DOCUMENT PASSAGE →
==========

8-K 1 nocera8kdec312020.htm

UNITED STATES

SECURITIES AND EXCHANGE COMMISSION

WASHINGTON, D.C. 20549

 

FORM 8-K

 

CURRENT REPORT

 

Pursuant to Section 13 or 15(d) of the Securities Exchange Act of 1934

 

Date of Report (date of earliest event reported): December 31, 2020

 

NOCERA, INC.

(Exact name of registrant as specified in charter)

 

Nevada

(State or other jurisdiction of incorporation)

 

000-55993   16-1626611
(Commission File Number)   (IRS Employer Identification No.)

 

2030 POWERS FERRY ROAD SE, SUITE #212

ATLANTA, GA 30339

(Address of principal executive offices and zip code)

 

404-816-8240

(Registrant’s telephone number, including area code)

 

 

Check the appropriate box below if the Form 8-K filing is intended to simultaneously satisfy the filing obligation of registrant under any of the following provisions:

 

[  ] Written communications pursuant to Rule 425 under the Securities Act (17 CFR 230.425)

 

[  ] Soliciting material pursuant to Rule 14a-12 under the Exchange Act (17 CFR 240.14a-12)

 

[  ] Pre-commencement communications pursuant to Rule 14d-2(b) under the Exchange Act (17 CFR 240.14d-2(b))

==========

GIVEN INFORMATION →
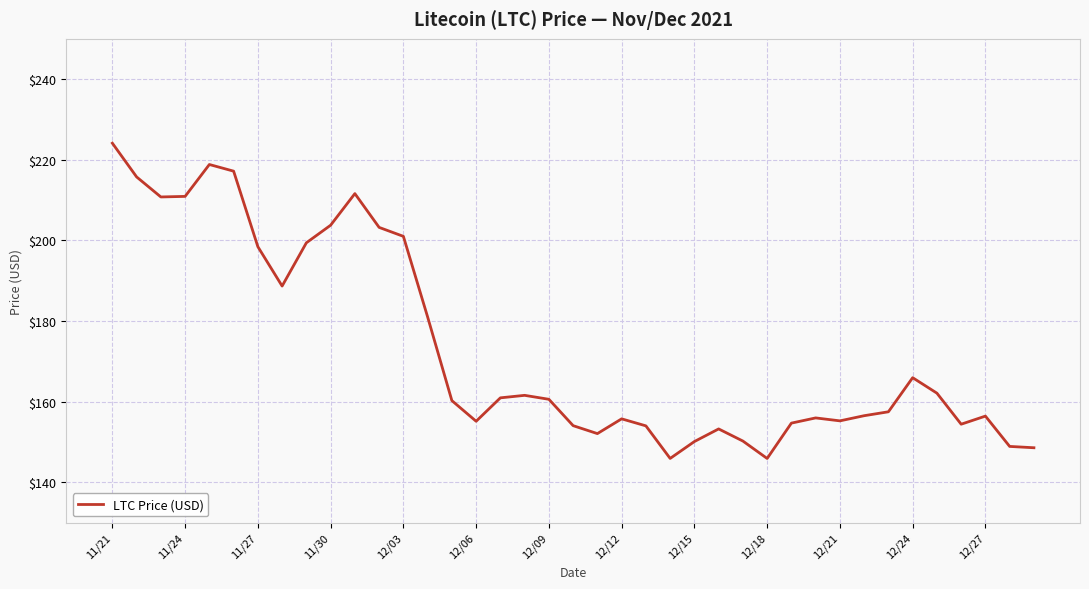

What is the minimum value shown in the chart?

145.9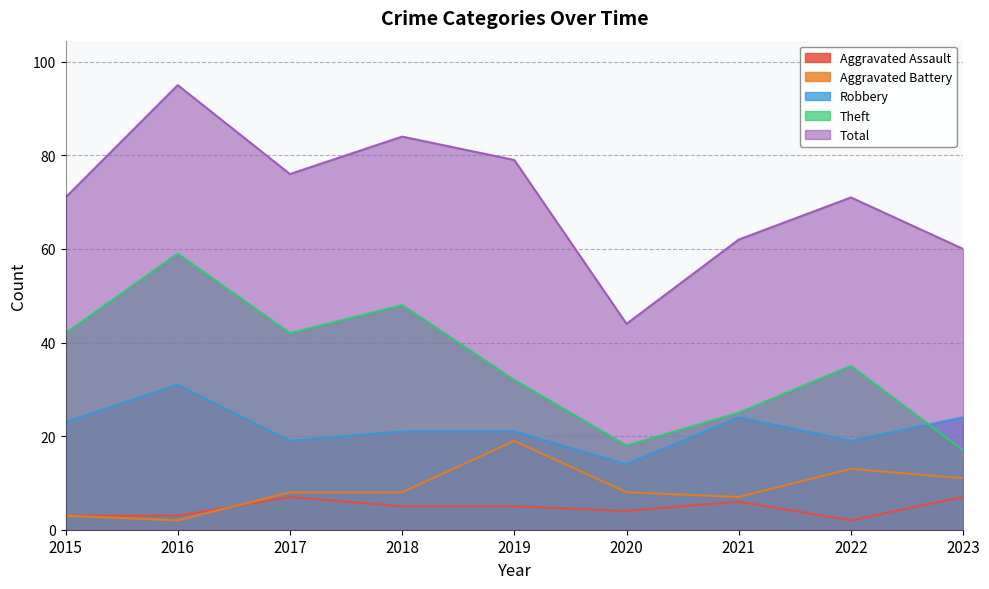

How many lines are shown in the chart?

5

==========

EXERCISE AIM →
Continue the Nocera, Inc. Form 8-K report from the point where its text stops.

WRITTEN RESPONSE →
 

[  ] Pre-commencement communications pursuant to Rule 13e-4(c) under the Exchange Act (17 CFR 240.13e-4(c))

 

Securities registered pursuant to Section 12(b) of the Act: None 

 

Title of each Class Trading Symbol Name of each exchange on which registered
N/A N/A N/A

 

Indicate by check mark whether the registrant is an emerging growth company as defined in Rule 405 of the Securities Act of 1933 (§230.405 of this chapter) or Rule 12b-2 of the Securities Exchange Act of 1934 (§240.12b-2 of this chapter)

 

Emerging Growth Company x

 

If an emerging growth company, indicate by check mark if the registrant has elected not to use the extended transition period for complying with any new or revised financial accounting standards provided pursuant to Section 13(a) of the Exchange Act. ¨

 

 
 

SECTION 1 - REGISTRANT'S BUSINESS AND OPERATIONS

 

Item 1.01 – Entry into a Material Definitive Agreement

 

VARIABLE INTEREST ENTITY (VIE) AGREEMENTS

 

Shunda Feed Co., Ltd.

 

On December 31, 2020, Nocera, Inc. (“Nocera”) and Shunda Feed Co., Ltd. (“SFC”), a domestic funded limited liability company registered in Taiwan (R.O.C), (collectively “the Parties”) entered into a series of contractual agreements (“VIE Agreements”) whereby Nocera, Inc. agreed to provide technical consulting and related services to Shunda Feed Co., Ltd. As a result, Nocera has been determined to be the primary beneficiary of SFC and SFC became VIE (Variable Interest Entity) of Nocera.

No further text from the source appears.